No se entiende como puede un presidente de un partido socialista, coger una perreta –¡Ay si Pablo Iglesias levantara la cabeza!- y todo por que no lo invitan a estar en el grupo de los veinte soplagaitas que están empeñados en refundar el nuevo capitalismo, que se puede esperar cuando parece ser que esa es la misión del socialismo actual. Ni el más optimista puede creer que vivimos en democracia, si esta se entiende por la participación de los pueblos en la toma de decisiones que marquen las formas de nuestras vidas. Ya debería estar claro que son los grupos empresariales y financieros los que mandan en el mundo. Los parlamentos son pequeños escenarios de teatro de títeres y marionetas, en los que antes del inicio de cualquier sesión ya se conoce el resultado final.
Apropósito de las declaraciones de la reina, la siempre comedida dirección del PSOE –como era de esperar- se la coge con papel de celofán “recuerdan, que el criterio permanente es no valorar las opiniones de los miembros de la Casa Real”; mientras el otrora ultramontano PP dice que “respetamos y nunca valoramos las palabras de los miembros de la familia real”. ¡Recoño! Que actitud tan diferente a la mantenida hace un año por tirios y troyanos, cuando en un ataque de “espontaneidad”, al monarca español le salió la vena del absolutismo colonialista y mandó callar a un mandatario latinoamericano elegido democráticamente por su pueblo, más de una decena de veces –no como el faltón patrio que fue nombrado de una tacada y pa siempre por el criminal de las patas curtias-
En aquel entonces los mismos que ahora callan se dedicaron a reírle la gracia, el coraje, la españolidad del colorado borboncete. Ahora, cuando la que hace públicas sus conservadoras opiniones es la reina –si fuese progresista hace tiempo que hubiera dejado a su crápula consorte y tirado a la basura su anacrónica corona de ciervo- todo el mundo calla porque no se deben valorar las opiniones de los miembros de la Casa Real. ¡Siento vergüenza ajena! No nos merecemos esta clase política que solo se atreve a reírle las gracietas a estos caros y disolutos reyezuelos, pero jamás osarán enmendarles la plana. ¡Panda de bufones impresentables! ¡Inmunda gentuza! ¡Calostros!
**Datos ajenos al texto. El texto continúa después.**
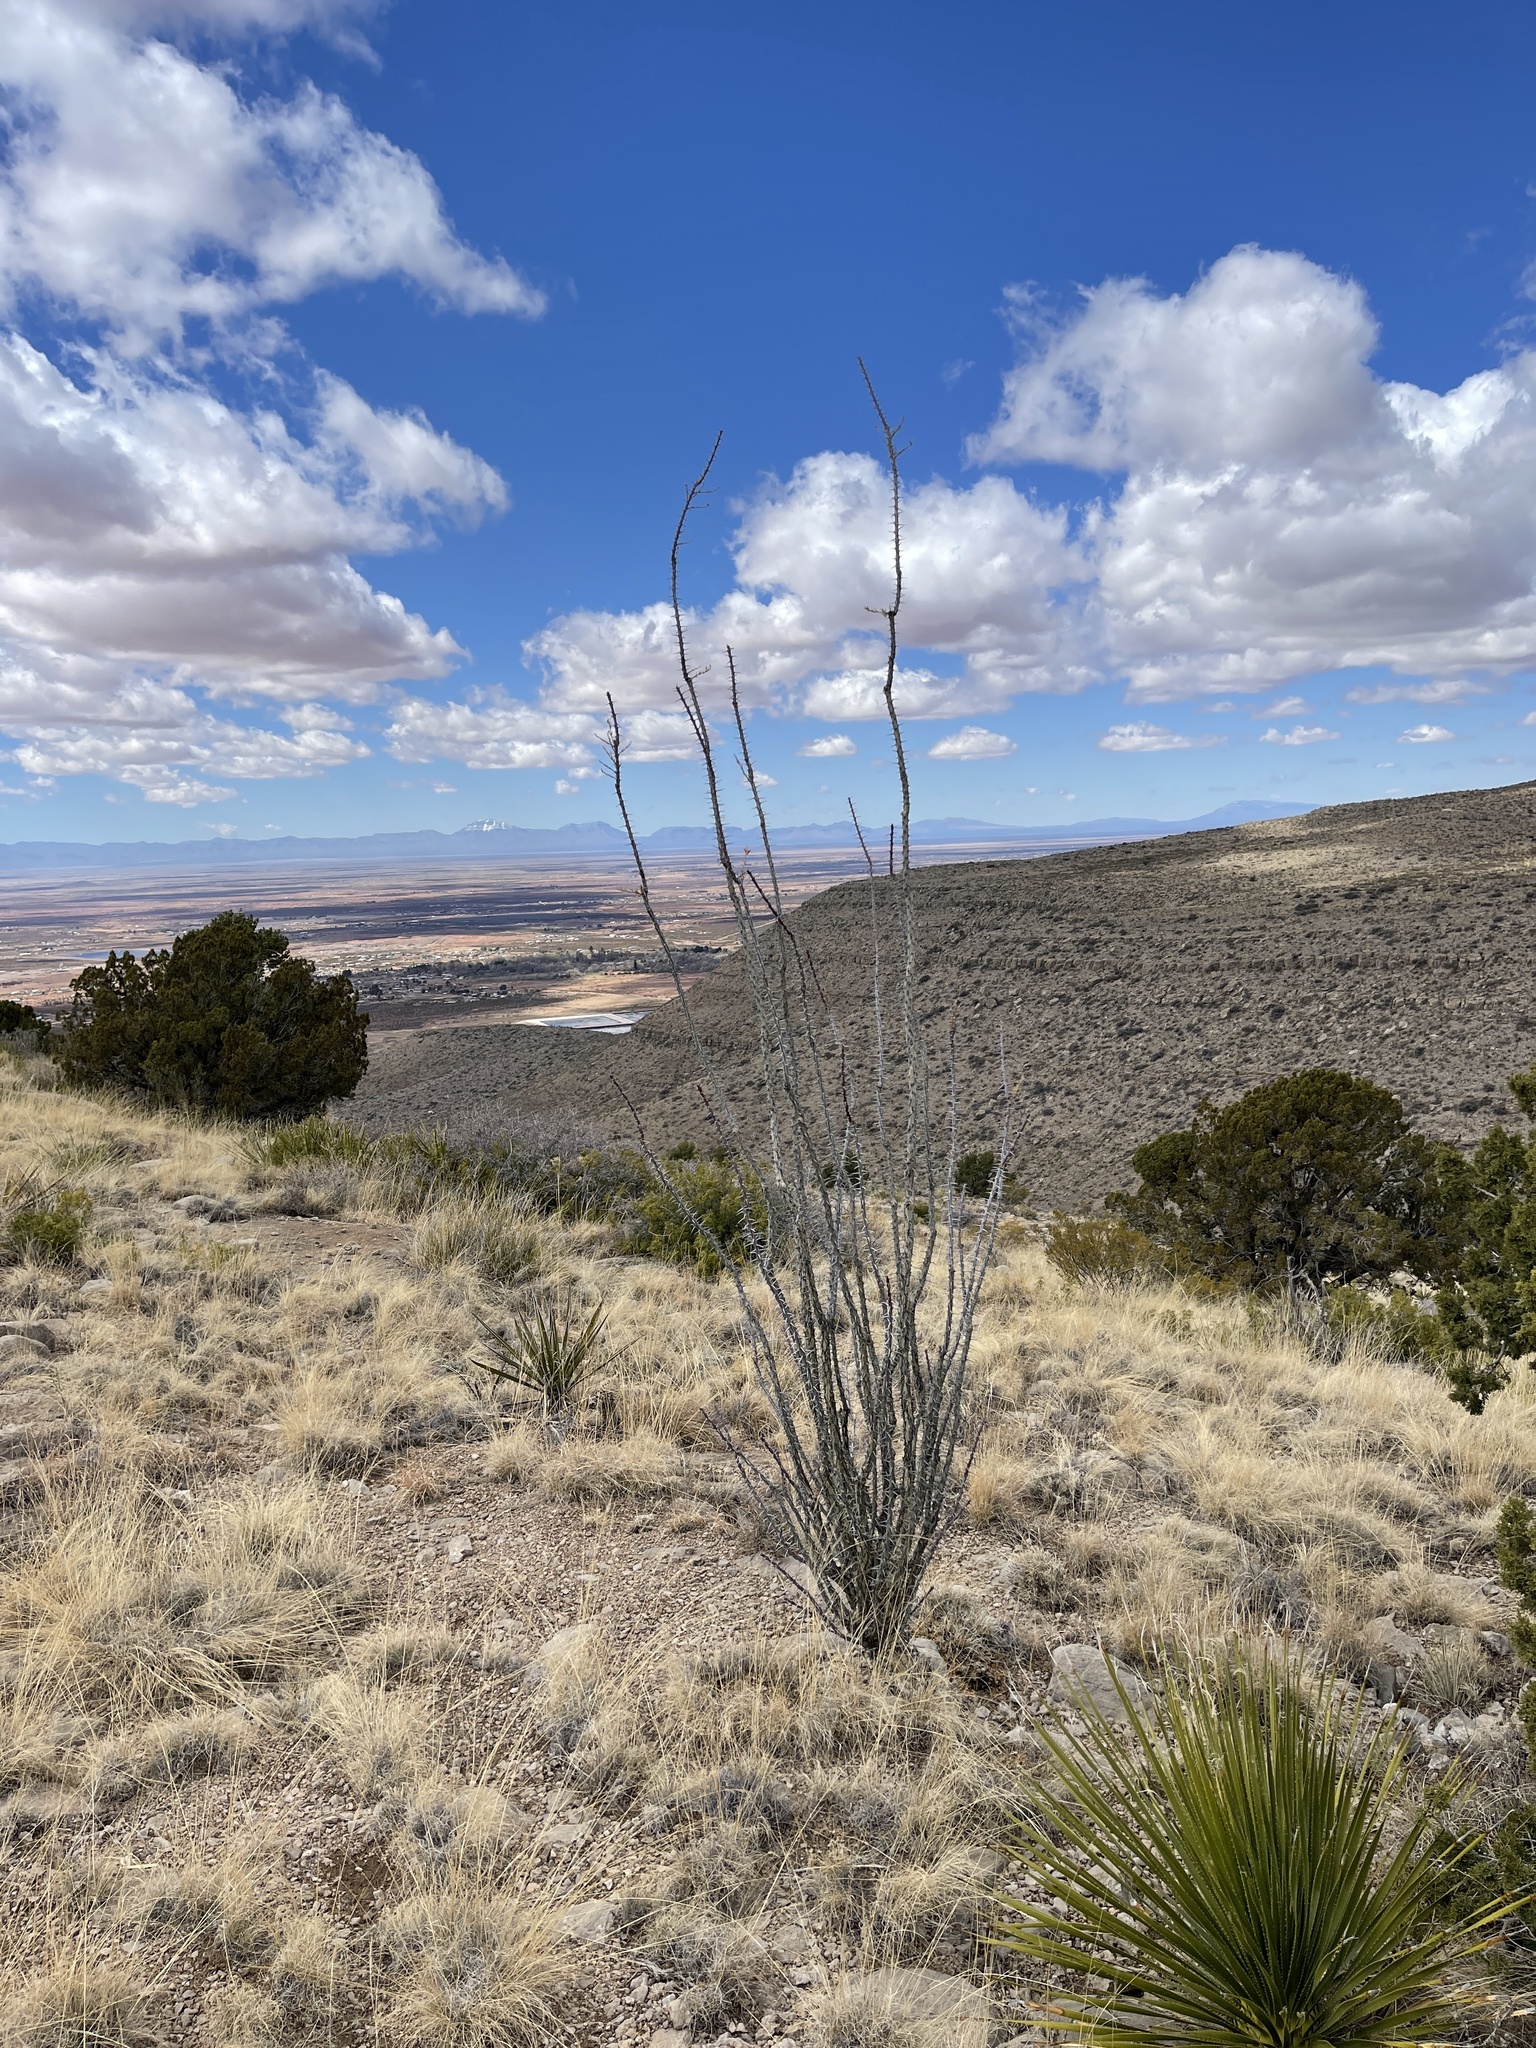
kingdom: Plantae
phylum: Tracheophyta
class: Magnoliopsida
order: Ericales
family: Fouquieriaceae
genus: Fouquieria
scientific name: Fouquieria splendens
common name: Vine-cactus
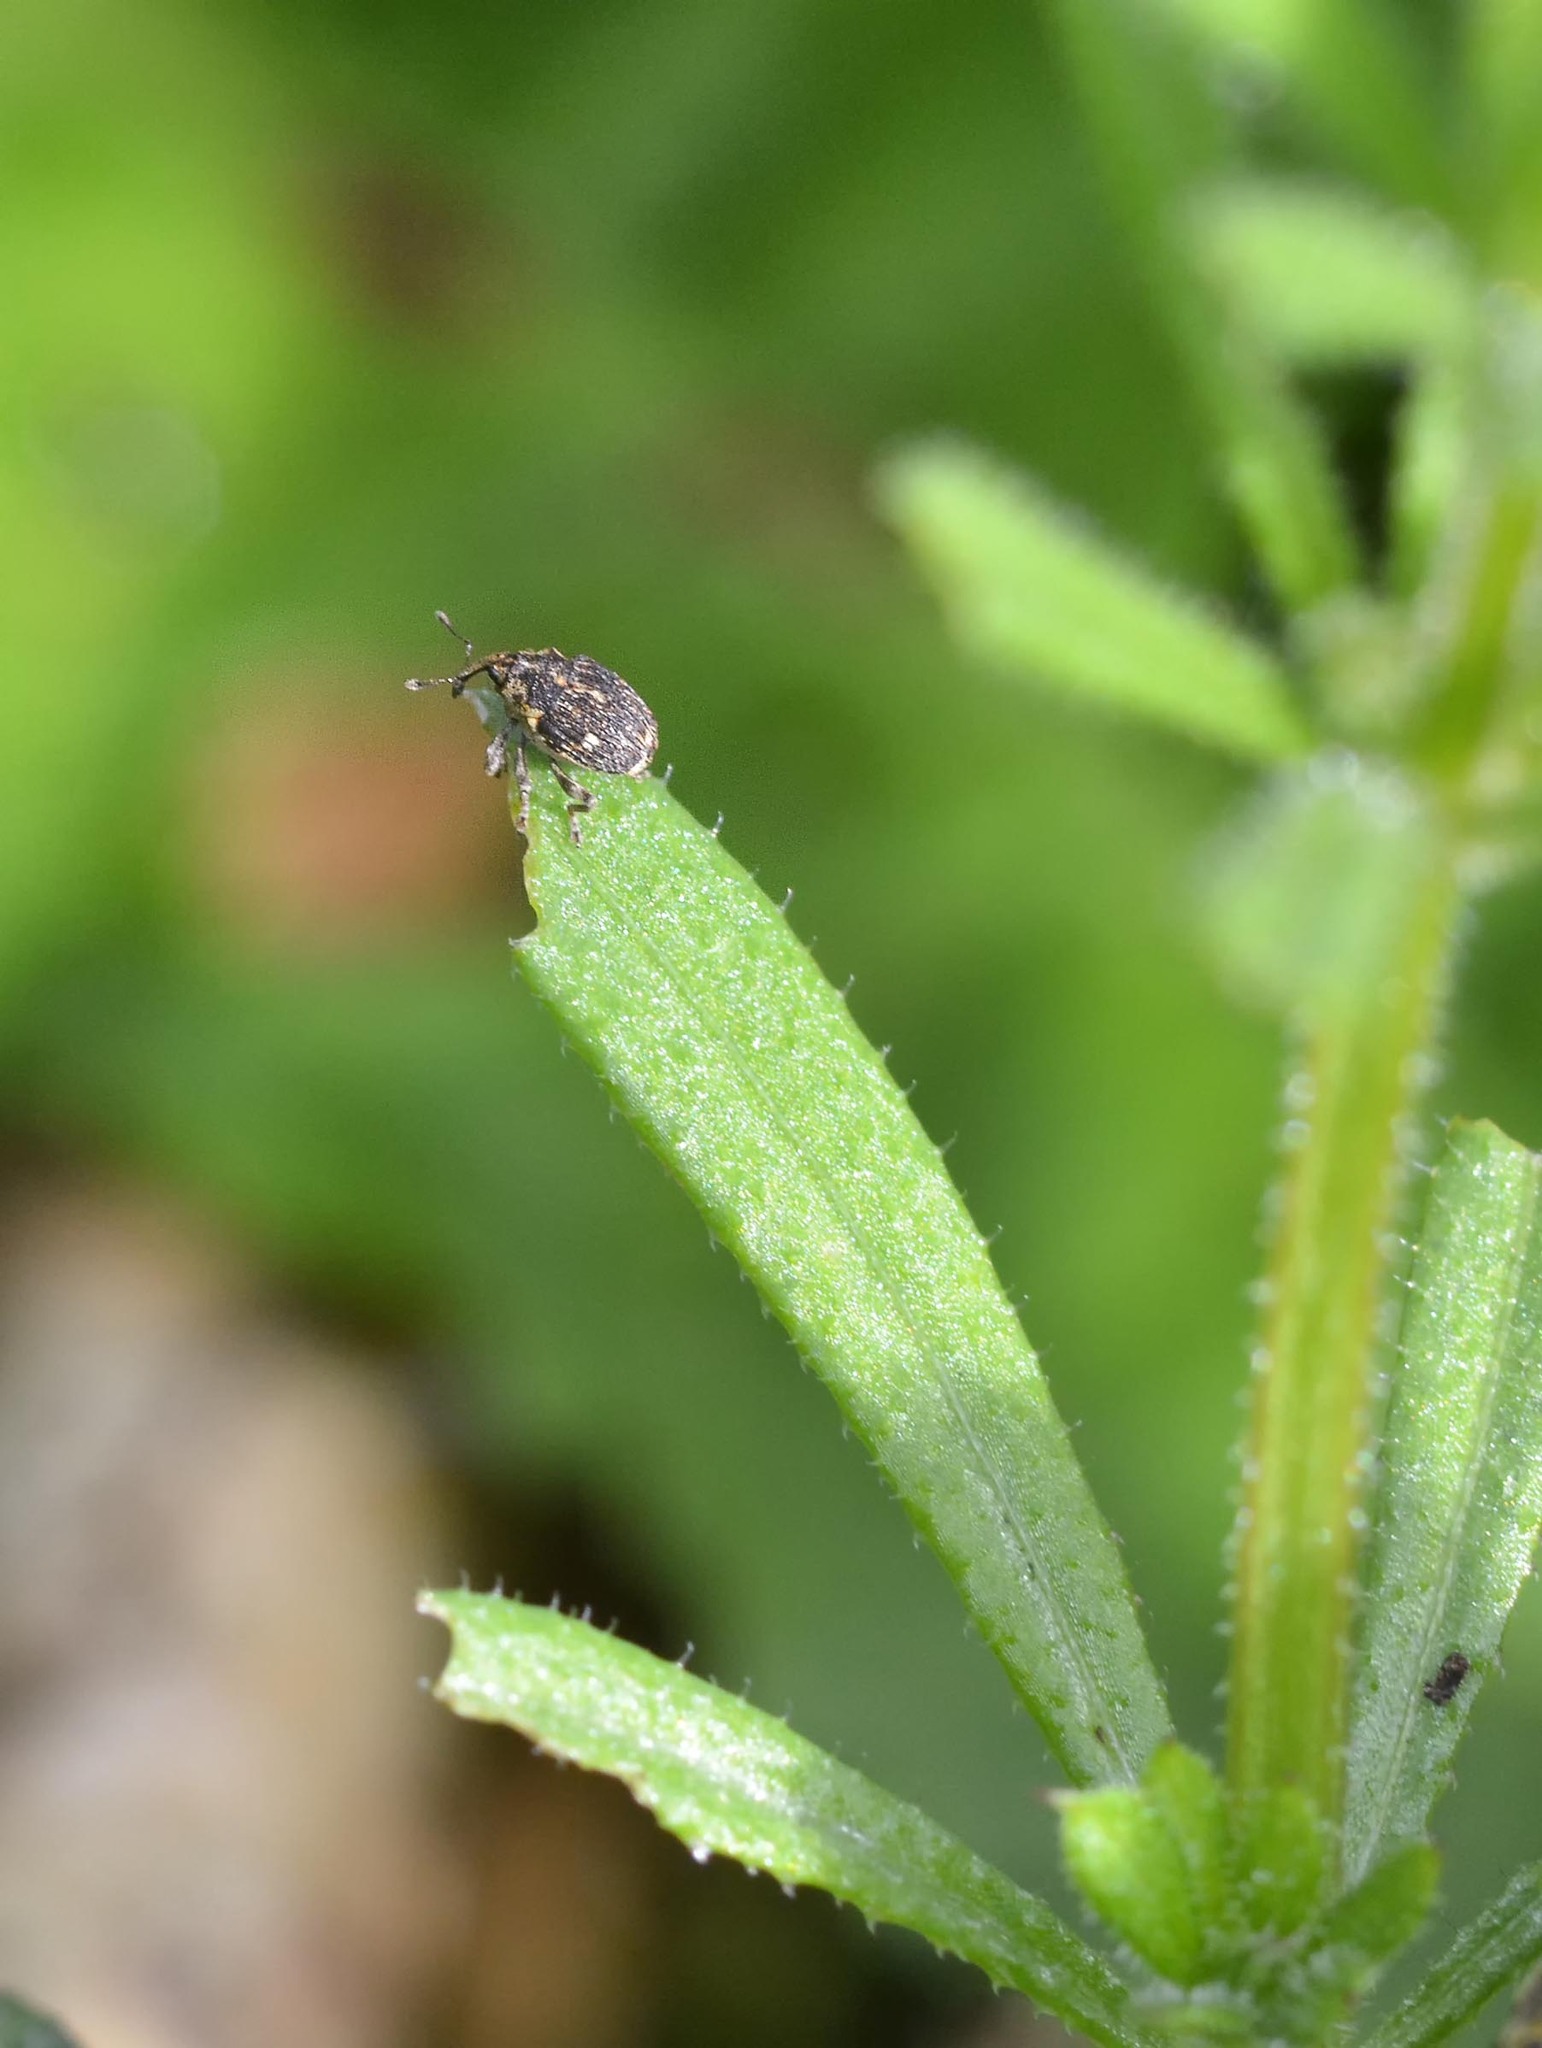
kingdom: Animalia
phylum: Arthropoda
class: Insecta
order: Coleoptera
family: Curculionidae
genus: Nedyus
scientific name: Nedyus quadrimaculatus
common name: Small nettle weevil
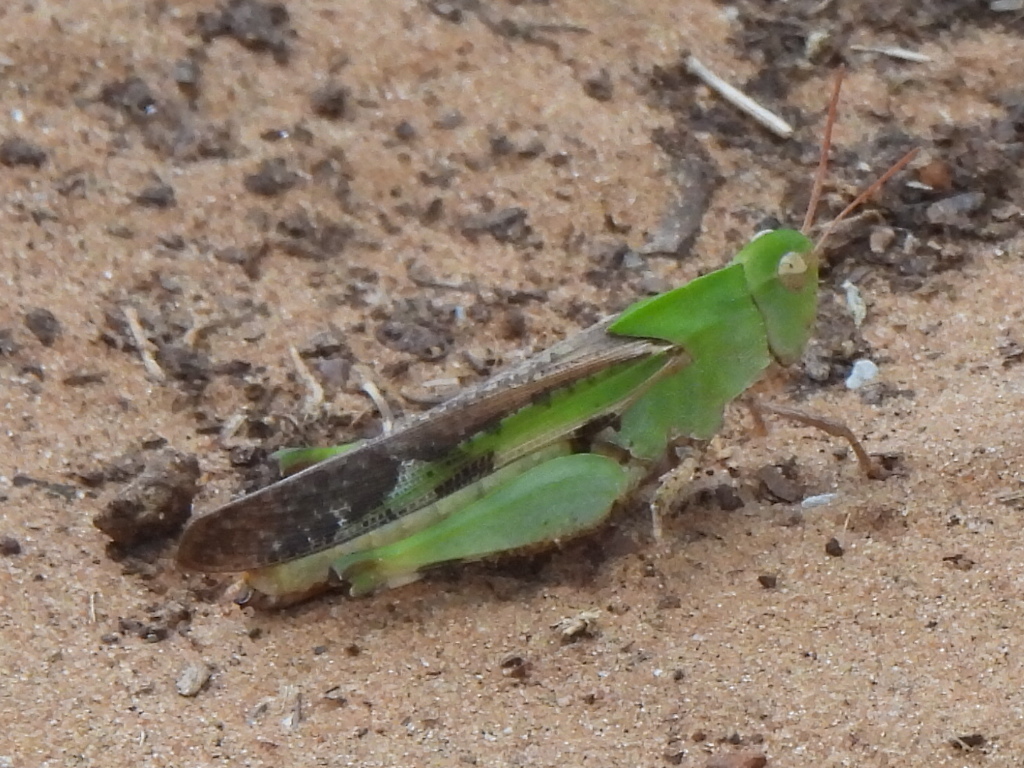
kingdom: Animalia
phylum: Arthropoda
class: Insecta
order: Orthoptera
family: Acrididae
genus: Chortophaga
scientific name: Chortophaga viridifasciata
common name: Green-striped grasshopper
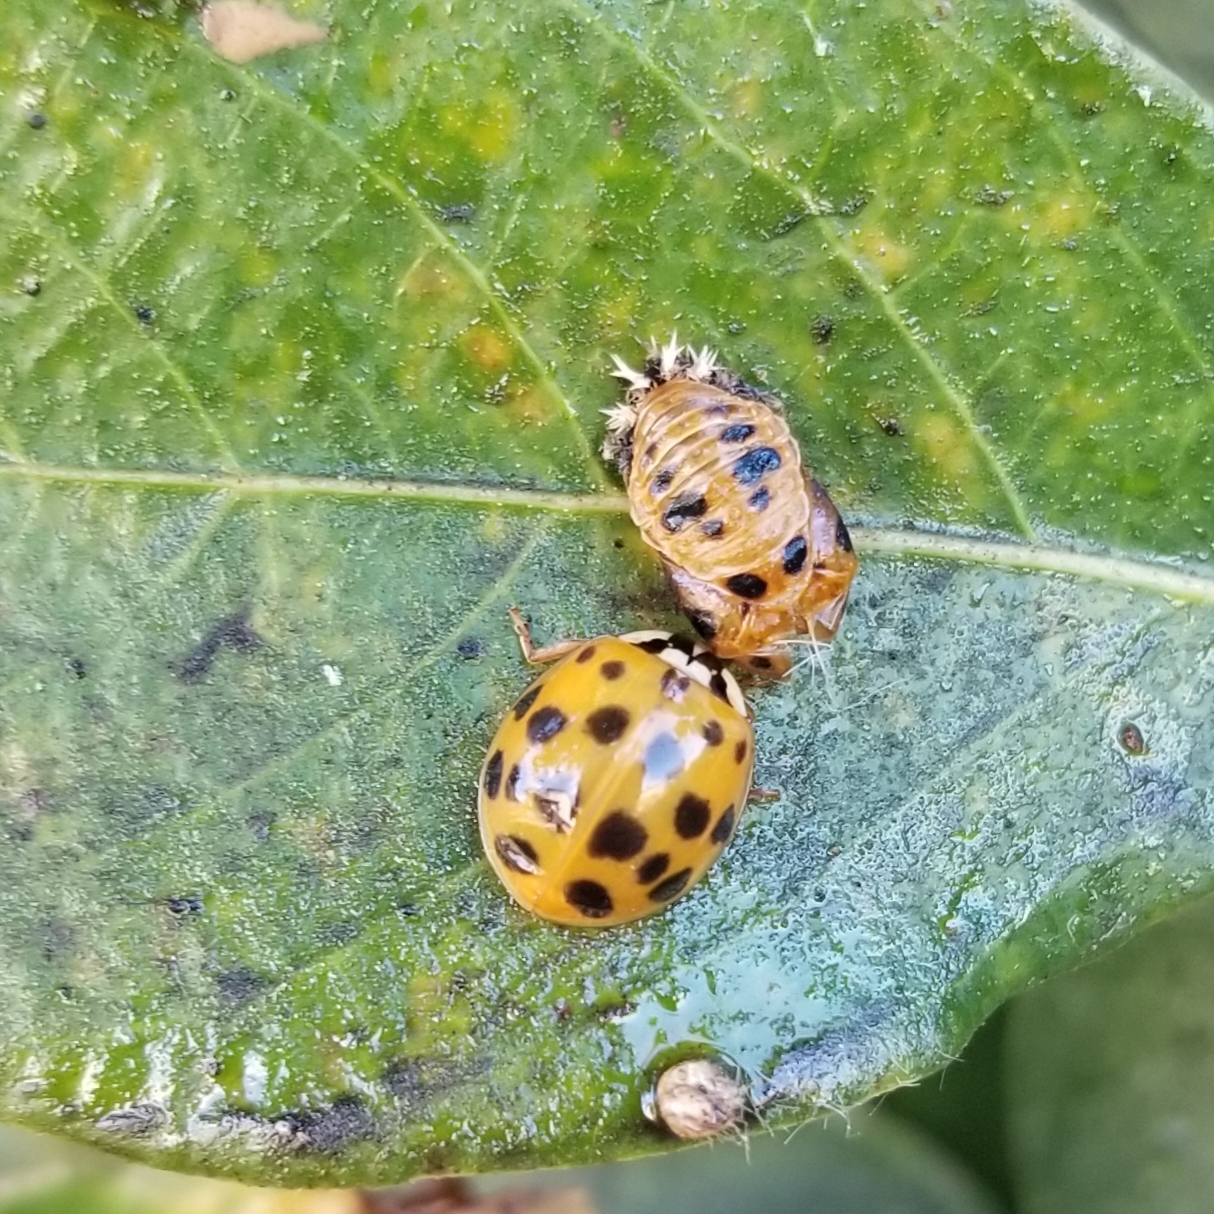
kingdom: Animalia
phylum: Arthropoda
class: Insecta
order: Coleoptera
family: Coccinellidae
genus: Harmonia
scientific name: Harmonia axyridis
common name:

La España que tan magistralmente nos retratara el Larra, regresa -sin haberse ido- en un juzgado de Logroño, el fiscal Peña, poco antes de que entrara en la sala una nigeriana que iba a ser juzgada por un caso de violencia familiar, previamente la mujer había pasado dos días encerrada en un calabozo de la policía sin que se le permitiera asearse demasiado, tuvo a bien hacer una solicitud: “¡Abrid las ventanas, que la negra huele mal!” Nada que ver con el olor de la justicia y sus togados si no apestaran a rancia naftalina, a prepotencia, a racismo. ¡Yo sí se cual es más insoportable de los dos olores!
Leía hace unos días un acertado artículo de Antonio Honrubia Hurtado donde comparaba al capitalismo con el clásico cuento de la lechera, recordarán como tras unas series de elucubraciones mentales de nuestra heroína la lechera, encadenadas ventas y reventas, y como por obra y gracia del valor añadido conseguía un fabuloso beneficio, hasta que al dar el salto, se cayó de su cabeza el cántaro que se quebró, derramando toda la leche, dando al mismo tiempo al traste con: leche, pollos, cerdo, vaca y ternero y viendo todas sus vanas ilusiones de ganancia, enterradas en un segundo en el polvo del camino.
“El capitalismo es el cuento de la lechera, y dentro de tal cuento, el crédito, las deudas, son como la leche que llena el cántaro originario, y que, a base de ventas y reventas de los productos monetarios y financieros generados a partir de ello, van engordando especulativamente el sistema económico en su conjunto, hasta que ante un pequeño traspiés, el tarro se rompe, la leche se derrama, y los sueños del sistema comienzan a esfumarse”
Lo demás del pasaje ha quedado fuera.